For many websites, particularly those engaged in some form of e-commerce, security is an important issue. Warranties should be extracted in relation to security, together with undertakings to install and keep up to date patches for the web server and associated software to fix any security holes and to keep them up to date within, for example, 12 hours of release. In the event of a security breach being identified, the developer could be committed to take the website offline within, say, one hour of being notified. Ultimately, in the event of a serious security difficulty, you may wish to have the right of termination of the agreement, coupled with a requirement on the developer to assist in the migration of the website to a more secure server.

As regards liability, the usual debate is about the extent of any limitation of liability provisions.
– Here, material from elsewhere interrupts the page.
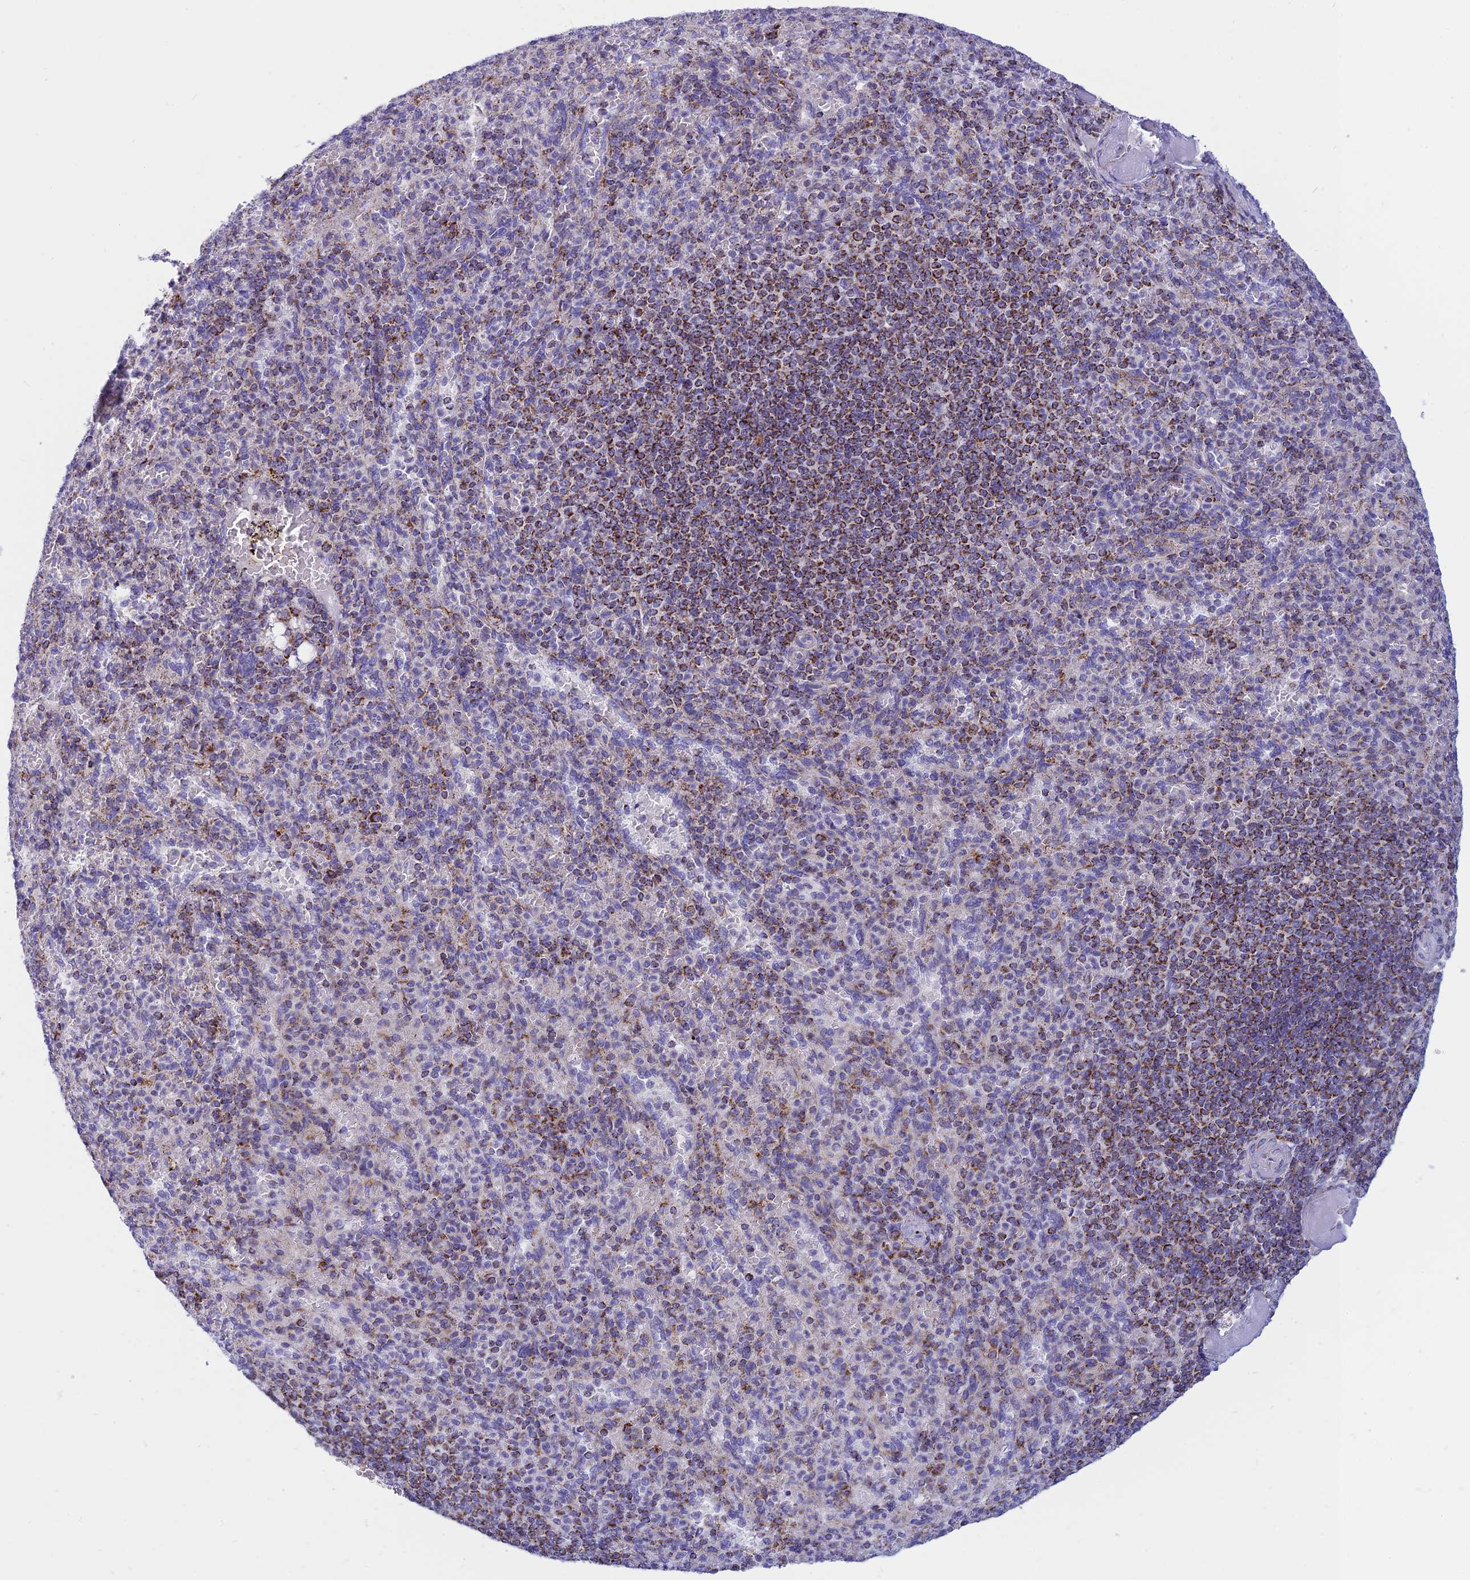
{"staining": {"intensity": "strong", "quantity": "<25%", "location": "cytoplasmic/membranous"}, "tissue": "spleen", "cell_type": "Cells in red pulp", "image_type": "normal", "snomed": [{"axis": "morphology", "description": "Normal tissue, NOS"}, {"axis": "topography", "description": "Spleen"}], "caption": "The histopathology image shows staining of unremarkable spleen, revealing strong cytoplasmic/membranous protein positivity (brown color) within cells in red pulp.", "gene": "PACC1", "patient": {"sex": "female", "age": 74}}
As in many commercial contracts, financial loss will be the main item of loss which the website owner may suffer in the event of a breach of warranty on the part of the developer. Standard clauses which seek to exclude liability for loss of profits and economic loss, where this is a direct loss, as opposed to an indirect loss, will not be acceptable.

When considering any overall limit on the developer’s liability, an important consideration will be the developer’s professional indemnity insurance. An alternative approach is a limit equivalent to the total price paid – or a multiple of the price – for the website.